Not to mention economic sense. If you strike out the national team, all lower-tier clubs, the grass-roots football, futsal, and nurseries, Joseph Portelli is suggesting that one club – his – would be operating at a yearly turnover of €7 million. Assuming this would be a competitive league where the other premier teams would have comparative value (not some sick fantasy where the Labour Party wins every election and Ħamrun Spartans win every football league and Joseph Portelli wins every planning application for any tower it suits his fancy to build, for eternity) he’s talking of a football league worth around €80 million a year in today’s money.

Is this feasible and sustainable? I’m not saying I know it isn’t. But if in a country the size of ours you’re going to allow 12 behemoths on the scale of Ta’ Qali to sprout up and down the landscape, you’d better be bloody sure that this is going to generate sustainable jobs and economic benefit. We have enough white elephants as it is.
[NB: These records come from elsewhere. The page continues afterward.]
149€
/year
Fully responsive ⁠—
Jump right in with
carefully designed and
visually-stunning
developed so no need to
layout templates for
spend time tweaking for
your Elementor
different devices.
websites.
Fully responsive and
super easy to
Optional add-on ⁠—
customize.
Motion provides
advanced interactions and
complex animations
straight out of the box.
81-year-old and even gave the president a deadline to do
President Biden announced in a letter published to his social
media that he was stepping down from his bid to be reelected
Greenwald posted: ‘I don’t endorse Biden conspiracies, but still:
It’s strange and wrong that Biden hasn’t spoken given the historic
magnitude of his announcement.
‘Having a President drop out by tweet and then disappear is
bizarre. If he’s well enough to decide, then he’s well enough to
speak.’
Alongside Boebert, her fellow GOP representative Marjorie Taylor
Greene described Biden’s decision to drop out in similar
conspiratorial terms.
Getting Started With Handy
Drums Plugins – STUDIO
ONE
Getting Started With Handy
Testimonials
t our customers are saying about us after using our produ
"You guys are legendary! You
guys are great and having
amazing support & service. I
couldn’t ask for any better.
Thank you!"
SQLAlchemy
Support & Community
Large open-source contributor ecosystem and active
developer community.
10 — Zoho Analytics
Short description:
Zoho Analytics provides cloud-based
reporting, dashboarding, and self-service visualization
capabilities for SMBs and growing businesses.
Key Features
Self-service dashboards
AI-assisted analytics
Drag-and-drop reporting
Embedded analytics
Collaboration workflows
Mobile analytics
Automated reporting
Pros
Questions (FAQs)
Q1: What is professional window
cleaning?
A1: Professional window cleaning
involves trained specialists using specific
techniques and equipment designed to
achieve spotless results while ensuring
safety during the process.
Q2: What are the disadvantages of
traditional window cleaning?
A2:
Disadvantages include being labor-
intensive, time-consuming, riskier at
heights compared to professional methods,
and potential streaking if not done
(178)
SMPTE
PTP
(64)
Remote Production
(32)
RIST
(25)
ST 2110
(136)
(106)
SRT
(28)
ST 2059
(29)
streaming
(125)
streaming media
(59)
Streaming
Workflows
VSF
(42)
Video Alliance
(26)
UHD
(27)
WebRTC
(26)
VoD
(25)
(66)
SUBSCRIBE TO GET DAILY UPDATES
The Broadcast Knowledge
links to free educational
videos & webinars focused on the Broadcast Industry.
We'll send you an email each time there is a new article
That’s why we should have planning first, permitting later. That’s why conversations between enthusiastic rags to riches barons and myopic politicians should not be the place where the landscape to be grafted on this country for centuries ahead is designed, for want of a much more appropriately destructive verb.
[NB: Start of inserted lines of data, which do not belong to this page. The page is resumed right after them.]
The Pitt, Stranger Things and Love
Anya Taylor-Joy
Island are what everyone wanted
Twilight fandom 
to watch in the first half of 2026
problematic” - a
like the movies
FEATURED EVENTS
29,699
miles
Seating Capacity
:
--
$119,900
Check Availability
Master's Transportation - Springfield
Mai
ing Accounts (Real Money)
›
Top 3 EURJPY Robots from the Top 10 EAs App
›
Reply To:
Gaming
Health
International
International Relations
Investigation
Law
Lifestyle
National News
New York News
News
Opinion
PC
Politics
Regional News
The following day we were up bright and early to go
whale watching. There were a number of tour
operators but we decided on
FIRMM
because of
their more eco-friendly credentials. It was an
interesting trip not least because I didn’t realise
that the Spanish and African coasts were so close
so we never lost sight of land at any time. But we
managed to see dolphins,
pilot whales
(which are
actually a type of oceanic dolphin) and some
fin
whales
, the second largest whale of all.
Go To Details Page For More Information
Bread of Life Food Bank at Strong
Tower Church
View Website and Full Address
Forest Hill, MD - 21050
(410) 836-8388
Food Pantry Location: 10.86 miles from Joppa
And can the development of huge facilities be written around the ambitions and desires of those who decide they want them? Why then not have a race track in Ħamrun? There are many who want one of those. Why not indoor swimming pools for the aquatic clubs to practice year-round? Not just in Tal-Qroqq and Victoria but one each for every neighbourhood. Why not a skate park in every town, and a shooting range, a skating-rink, a gymnasium for karate, and on, and on, and on?

These are all noble ambitions but we’re supposed to have planners to prioritise, rationalise, and allocate space for use in proportion not merely to desire and ambition but resources and space limitations.

Some of us have passions and desires that will never have the potential of generating €6 million in yearly revenue to excite the interest of the wealthiest and most powerful in the country. We too have lives and interests, not to mention rights. But we do not have the sort of access to ministers that Joseph Portelli boasts.

In this place which is supposed to be a democracy where rights are universal and the protection of them by the state is expected to be equal, Joseph Portelli’s infectious enthusiasm gets fast track access to policy-making or policy-changing. Or as is more likely fast track access to policy-discarding so he’s allowed to do as he pleases.

He feels entitled to it. He’s not embarrassed by any of it and speaks of it in an interview.

And he’s not afraid of jeopardising his power and influence by being so blaze about it, either. On the contrary, in another part of the interview, he answers the question everybody groans whenever a fresh crane is erected on our landscape, and dust blows from some new cavern dug 100 feet out of a hole next door, “how long will all this construction go on for?”

“A hundred years,” says Joseph Portelli.

It really didn’t feel like it would need so long to deface a country the size of ours. But there must be a reason why our ambition and imagination are so limited as to never sit atop a construction site 400 feet about the ground speaking gleefully of our appetite.

For some, claiming they would go on with what they’re doing for as long as they live would be as much hubris as they would dare. The moneyed-gods of our time promise to stick around to make sure our great-great-grandchildren thank them for their asthma.